İşsize iş, aşsıza aş bulamak sosyal devletin görevidir. Üniversitelerden mezun olanların bilgisi hükümette mevcuttur. Bu kişiler için iş sahaları yaratması gerekir. Yaratılamıyorsa, “Bunca üniversite neden açıldı diye?” sormak gerekir.
Devlet Planlama Teşkilatı diye köklü bir kurumumuz var. Bu teşkilat ülke yatırımlarını planlardı. Kapısına kilit vurduk ve plansız yatırım dönemi başlamış oldu. İhtiyaçlı ihtiyaçsız yatırımlar yapıyoruz.

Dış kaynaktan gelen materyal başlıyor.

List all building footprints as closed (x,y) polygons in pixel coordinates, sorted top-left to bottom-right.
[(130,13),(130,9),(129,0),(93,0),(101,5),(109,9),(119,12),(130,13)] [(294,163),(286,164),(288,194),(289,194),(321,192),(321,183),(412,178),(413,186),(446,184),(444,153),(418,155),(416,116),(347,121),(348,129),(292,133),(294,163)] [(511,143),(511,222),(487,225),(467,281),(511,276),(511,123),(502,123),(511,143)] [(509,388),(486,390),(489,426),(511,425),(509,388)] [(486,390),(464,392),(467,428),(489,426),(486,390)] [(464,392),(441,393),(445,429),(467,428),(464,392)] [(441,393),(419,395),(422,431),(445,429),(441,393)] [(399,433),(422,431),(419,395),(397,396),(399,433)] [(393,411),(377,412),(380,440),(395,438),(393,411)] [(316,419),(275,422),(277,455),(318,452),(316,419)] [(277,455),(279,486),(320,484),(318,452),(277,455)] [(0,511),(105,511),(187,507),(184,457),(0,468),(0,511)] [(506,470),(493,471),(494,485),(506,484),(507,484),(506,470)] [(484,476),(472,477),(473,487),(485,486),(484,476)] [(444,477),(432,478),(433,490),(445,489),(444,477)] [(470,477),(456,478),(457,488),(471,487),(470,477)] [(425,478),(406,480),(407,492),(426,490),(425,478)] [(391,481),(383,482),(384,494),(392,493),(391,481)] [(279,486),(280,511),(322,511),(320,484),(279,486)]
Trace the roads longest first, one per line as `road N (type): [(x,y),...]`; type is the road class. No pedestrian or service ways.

Yap-İşlet-Devret diye bir model uygulamaya sokmuştu Turgut ÖZAL. Şimdi değişti; Devlet Garantisi Al-Yap-İşlet-Devret modeli uygulamada ve son hızla uygulama devam ediyor.
İhtiyaç varsa yapılsın, halka hizmettir. Ama devlet garantisi niye verilir? İhtiyaç varsa garantiye gerek var mı? Zaten işletici firma kazanır. Bu durumu anlayabilmiş değilim. Verilen garanti, İngiltere mahkemelerinde sorunlar çözülmesi şartıyla ve dolar üzerinden veriliyor. Türk Lirası değil de Dolar! Bizim mahkemelerimiz neden yetkili değil de İngiltere mahkemeleri yetkili? Ülkem adına utanç duyuyorum. Bu kabul edilemez bir durumdur.
Eğer yapılan hizmetler gerekliyse zaten yapan firmaya kazandırır. Gerekli değilse de yapan firma kazansın diye bakılıyorsa çok vahim bir durumdur. Devlet bu hizmetleri yapabilecek güçte ve yetkidedir.
Hazineden garanti verilen bu yatırımlara milyarlarca lira para ödenmektedir. Geçmediğim köprüye, kullanmadığım havalimanına para ödüyorum; birileri para kazansın diye.
Ülkemiz korona hastalığı ile mücadele ederken, parasızlıktan on beş gün kapatma uygulayamıyorsak, şapkamızı önümüze koyup düşünmemiz gerekir.
Esnafı, günlük çalışanı, işsizi açlığa mahkum ettiysek, bir yerlerde yanlış yaptık demektir.Yapılan israflar halkın parasıdır ve halka hizmet için kullanılmalıdır. Bir avuç yandaş için değil!
İşte şimdi anahtar cümleyi yazacağım: “Siyaset zenginleşme aracı olarak kullanılmaz ve kullanılmamalıdır.”